### Given data

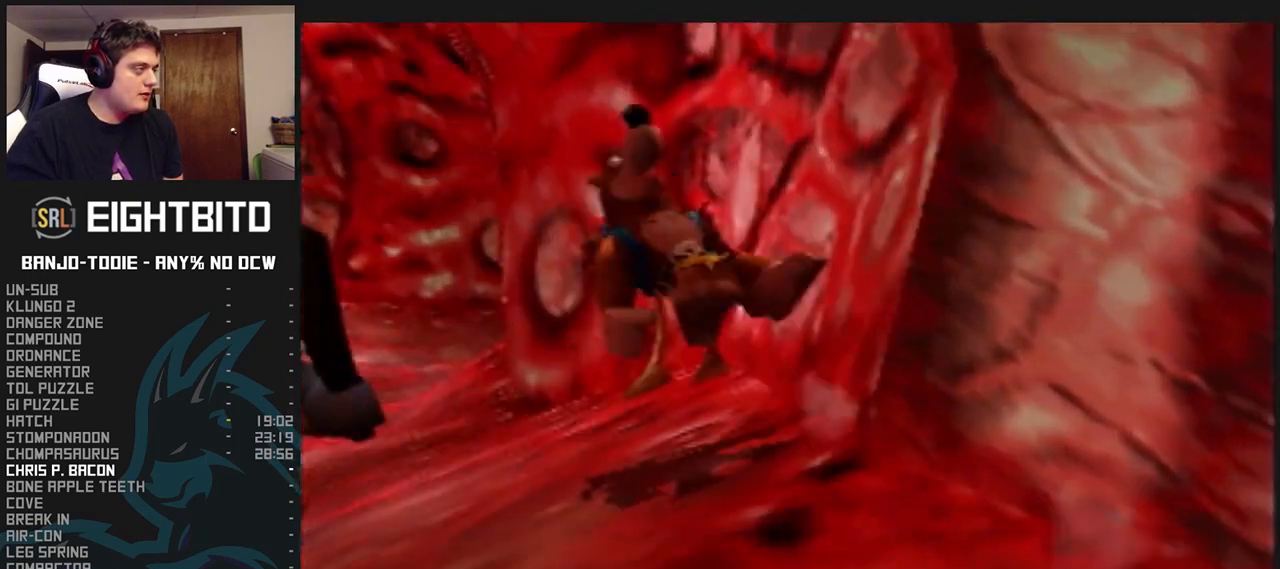
{"buttons": ["A", "L1", "Z"], "left_stick": "up", "events": [[433, "R1", "down"], [433, "START", "down"], [467, "R1", "up"], [467, "START", "up"], [500, "left_stick", "up"]]}
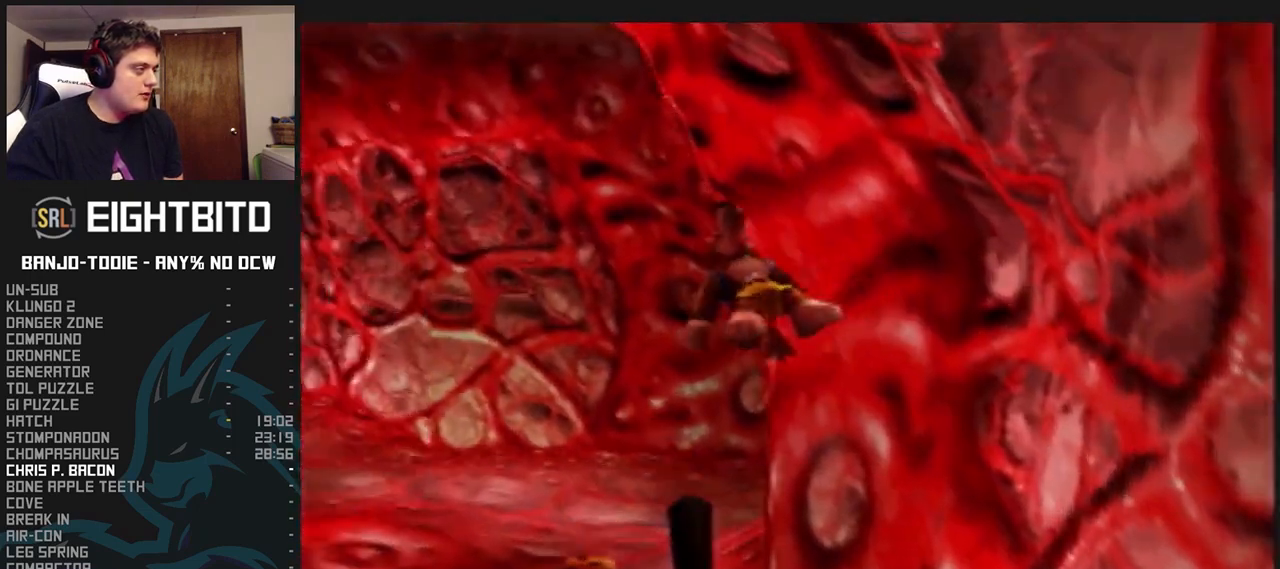
{"buttons": ["L1", "Z", "C_LEFT"], "left_stick": "up", "events": [[400, "A", "up"], [500, "C_LEFT", "down"]]}
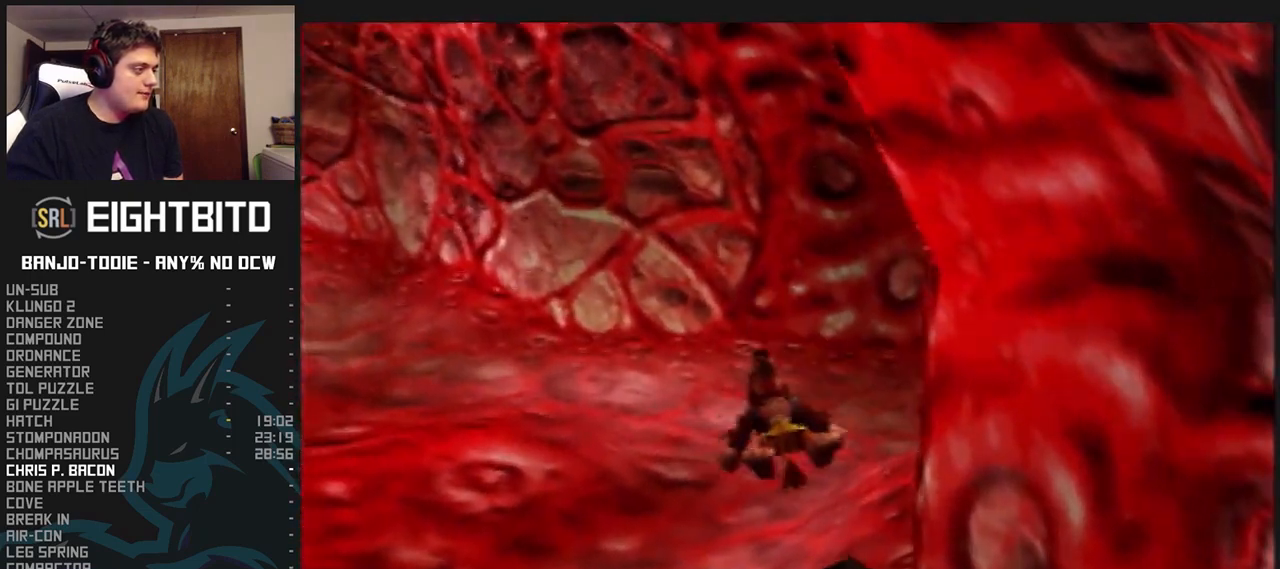
{"buttons": ["L1", "Z", "C_LEFT"], "left_stick": "up", "events": []}
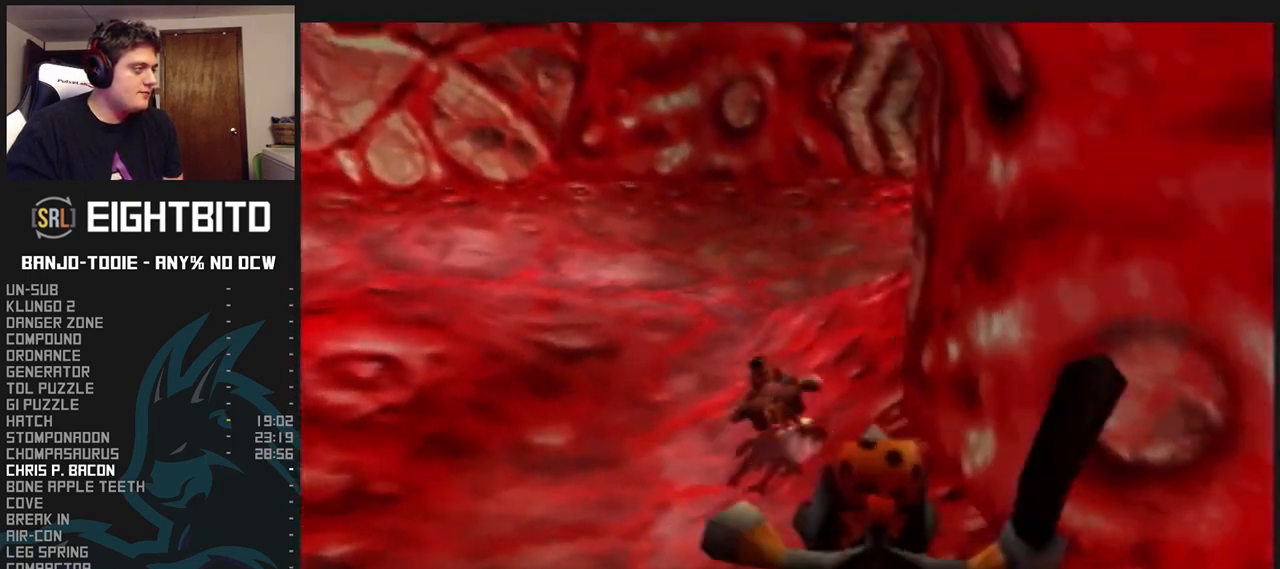
{"buttons": ["L1", "Z"], "left_stick": "up", "events": [[100, "C_LEFT", "up"], [467, "R1", "down"], [467, "START", "down"], [500, "R1", "up"], [500, "START", "up"]]}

### Assignment
Copy out all of the data word for word. Do not carry over any picture.

### Solution to this task
{"buttons": ["A", "L1", "Z"], "left_stick": "up", "events": [[433, "R1", "down"], [433, "START", "down"], [467, "R1", "up"], [467, "START", "up"], [500, "left_stick", "up"]]}
{"buttons": ["L1", "Z", "C_LEFT"], "left_stick": "up", "events": [[400, "A", "up"], [500, "C_LEFT", "down"]]}
{"buttons": ["L1", "Z", "C_LEFT"], "left_stick": "up", "events": []}
{"buttons": ["L1", "Z"], "left_stick": "up", "events": [[100, "C_LEFT", "up"], [467, "R1", "down"], [467, "START", "down"], [500, "R1", "up"], [500, "START", "up"]]}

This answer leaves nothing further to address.